Однажды холодной февральской ночью 1995 года Борис сел на своей раскладушке и вслушался в темноту.
– Вадька… – позвал он негромко. – Ты спишь?
Вадим пошевелился на кровати и вздохнул.
– Я хочу сказать тебе что-то важное, сынок… – Борис облизал губы и чуть прикрыл глаза от нового приступа головокружения. – Вернее, прочитать…
Он с трудом встал, подошел, покачиваясь, к секретеру и извлек из его недр небольшую картонную коробку – похожую на те, что пирамидами грудились когда-то в ташкентском архиве.
Вадим повернулся на кровати и с интересом наблюдал за отцом. Тот поставил коробку на пол, сел перед ней и любовно вытер ладонью пыльный картон.
– Это мое сокровище, – пояснил Борис. – Вся моя жизнь.
Он аккуратно распечатал ссохшиеся листы и по очереди выложил на край письменного стола старый, шуршащий журнал «Юность Востока», стопку пожелтевших газетных вырезок, клочок мятой бумажной салфетки, потрепанную тетрадь в клеенчатом переплете и плоскую металлическую пластинку с неровными, зубчатыми краями.
Ночь за окном подернула пустым лунным глазом, и холодный железный предмет на столе вспыхнул зловещей эмблемой.
– Это – ножичек для бумаг, – пояснил Борис, поймав удивленный взгляд сына, – Я нашел его, когда работал в ташкентском архиве. Смотри…
Он взял со стола пластинку и клочок салфетки и попеременно поднес их к лицу Вадима.
– Видишь, как странно… Рисунки похожи. А между тем они сделаны разными людьми и в разное время… Но я собирался тебе показать что-то другое…

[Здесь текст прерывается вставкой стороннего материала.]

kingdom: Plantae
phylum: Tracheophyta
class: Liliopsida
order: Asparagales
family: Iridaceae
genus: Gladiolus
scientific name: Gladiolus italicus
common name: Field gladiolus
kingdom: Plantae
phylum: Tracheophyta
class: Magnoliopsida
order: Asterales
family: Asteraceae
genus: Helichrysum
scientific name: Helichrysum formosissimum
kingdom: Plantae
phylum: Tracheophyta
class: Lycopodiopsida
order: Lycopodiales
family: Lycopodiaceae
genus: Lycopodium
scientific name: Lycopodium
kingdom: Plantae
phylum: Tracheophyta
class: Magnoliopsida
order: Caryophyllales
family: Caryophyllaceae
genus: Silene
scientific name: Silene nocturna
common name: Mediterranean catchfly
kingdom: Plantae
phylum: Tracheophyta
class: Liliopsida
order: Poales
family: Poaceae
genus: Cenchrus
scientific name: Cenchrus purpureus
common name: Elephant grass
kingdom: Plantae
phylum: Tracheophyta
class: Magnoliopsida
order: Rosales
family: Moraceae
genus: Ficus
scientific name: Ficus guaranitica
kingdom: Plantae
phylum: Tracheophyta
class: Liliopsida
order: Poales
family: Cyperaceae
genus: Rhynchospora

Он вернулся к столу, придвинул к нему стул и тяжело сел.
– Вот здесь… Моя тетрадь… Это главная вещь во всей моей жизни. Я никогда не расставался с ней, носил повсюду, прятал от воспитателей и надзирателей, скрывал от жестоких сверстников… И писал. Все время писал. Месяц за месяцем. Год за годом. Я написал жизни моих самых близких людей.
Он вдруг обернулся, и даже в темноте было видно, как сверкнули его глаза.
– Сынок… – голос Бориса стал глуше. – Я написал и твою жизнь…
Он полистал тетрадь, вглядываясь в потрепанные страницы, ловя ими лунный свет, как когда-то в далеком детстве, на кровати, в душной комнате интерната.
– Я хочу прочитать тебе кусочек твоей жизни, – продолжал он, переходя почти на шепот.
Мучительный приступ головной боли струйкой жидкого свинца медленно сползал по сосудам и артериям в сердце.
Вадим с тревогой вглядывался в сгорбленную фигуру отца. Тот покачнулся за столом, зажмурился и замер. Но через мгновение выпрямился и решительно поднес тетрадь к глазам.
Его голос теперь звучал ровно, лишь иногда досадливо царапая хрипотцой:
– Это последняя глава романа, который называется «Отель N». И последняя глава твоей жизни, мой мальчик…
Вадим сел на кровати, обнял руками колени и напряженно замер, стараясь не пропустить ни слова.